2 hours later still haven't been fixed?
whoops, nevermind
while it does appear from the article that Larry Roschild is true hero here, Tigers pitching coach Jeff Jones has made a career in Detroit of making good pitchers better and helping them maintin good mechanics or recover them mid game as opposed to after multiple bad starts. Max Scherzer, Doug Fister and Rick Porcello all left Detroit better pitchers than when they arrived (or in Porcello's case after Jones arrived)

So yeah, I'll second the author's buy recommendation on Shane Greene
Good stuff. To me, this is far more interesting and relevant than the development of obscure minor leaguers several levels away from the Majors. And I enjoyed the personal touch at the beginning.
Is Minnesota's offense that bad?
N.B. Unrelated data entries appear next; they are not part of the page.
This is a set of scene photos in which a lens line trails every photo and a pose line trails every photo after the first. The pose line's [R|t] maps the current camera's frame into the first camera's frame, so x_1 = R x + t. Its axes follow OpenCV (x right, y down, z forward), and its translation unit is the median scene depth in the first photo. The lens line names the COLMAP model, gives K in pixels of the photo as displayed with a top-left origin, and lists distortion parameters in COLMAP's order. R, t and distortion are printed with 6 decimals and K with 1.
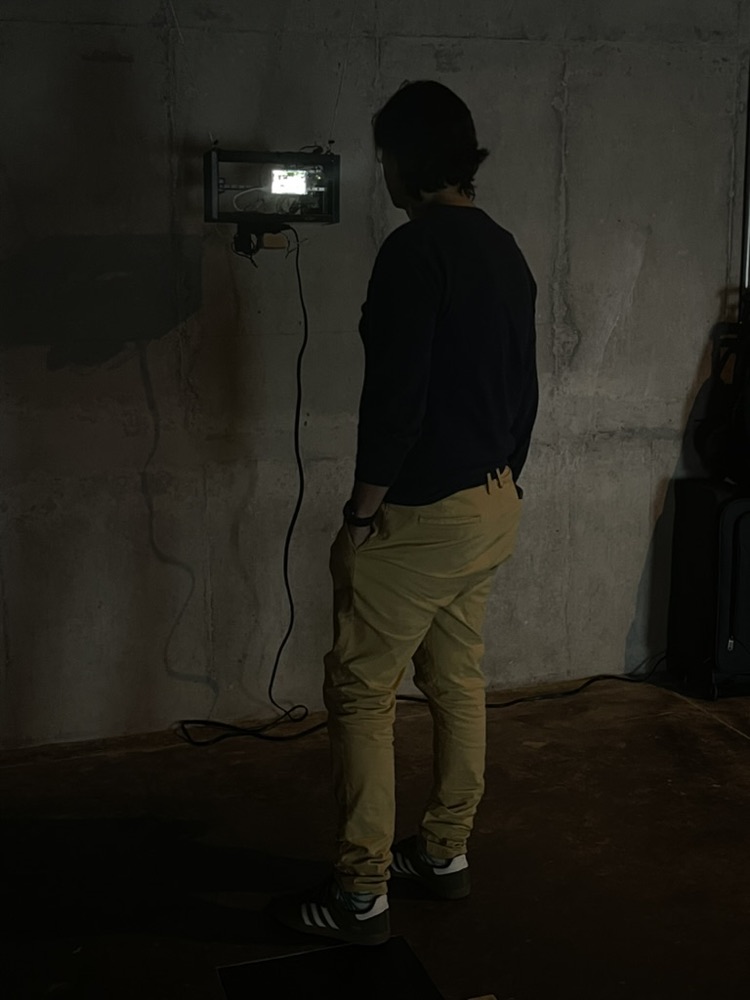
lens RADIAL K [[1249.9, 0, 375.0], [0, 1249.9, 500.0], [0, 0, 1]] dist [0.054356, -0.077729]
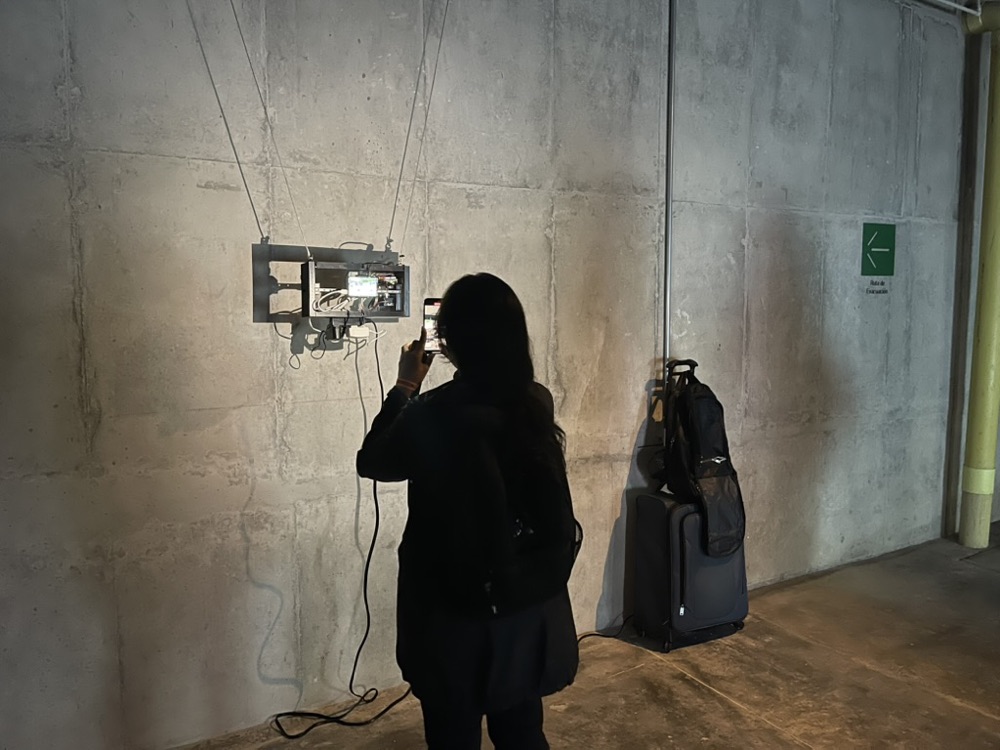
lens RADIAL K [[725.4, 0, 498.8], [0, 725.4, 383.4], [0, 0, 1]] dist [0.061499, -0.075603]
pose [[0.979067, -0.015467, 0.202948, -0.078280], [0.035887, 0.994605, -0.097329, -0.065622], [-0.200348, 0.102575, 0.974340, 0.219202]]
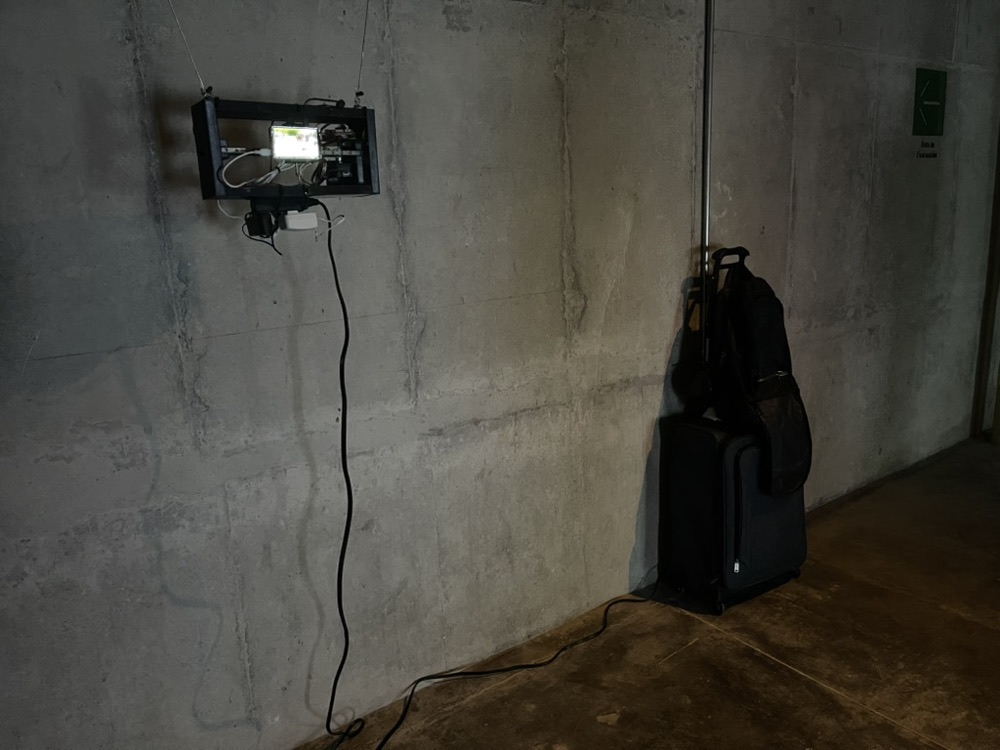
lens RADIAL K [[721.5, 0, 500.0], [0, 721.5, 375.0], [0, 0, 1]] dist [0.066022, -0.074318]
pose [[0.954811, -0.097278, 0.280844, -0.083865], [0.093096, 0.995257, 0.028228, -0.093755], [-0.282257, -0.000807, 0.959338, 0.445971]]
They were 7th in the majors in runs scored last season. Their pitching is atrocious, but that has nothing to do with Greene's matchup.
They started the corpse of Torii Hunter, Trevor Plouffe, Eduardo Escobar, Chris Herrmann, and Jordan Schafer. Their offense is really bad when they trot those five out, no matter how good the other four are -- and Danny Santana, Kennys Vargas, Brian Dozier, and Joe Mauer aren't exactly behemoths.
Outside of a reasonably equal Willingham for Hunter swap, how is this different than 2014?
Update: Shane just threw 8 scoreless innings on the same Pirates lineup that put a year's worth of home runs on Anibal Sanchez the day before. Still two games is too small a sample size, but "it's just the Twins" doesn't apply anymore.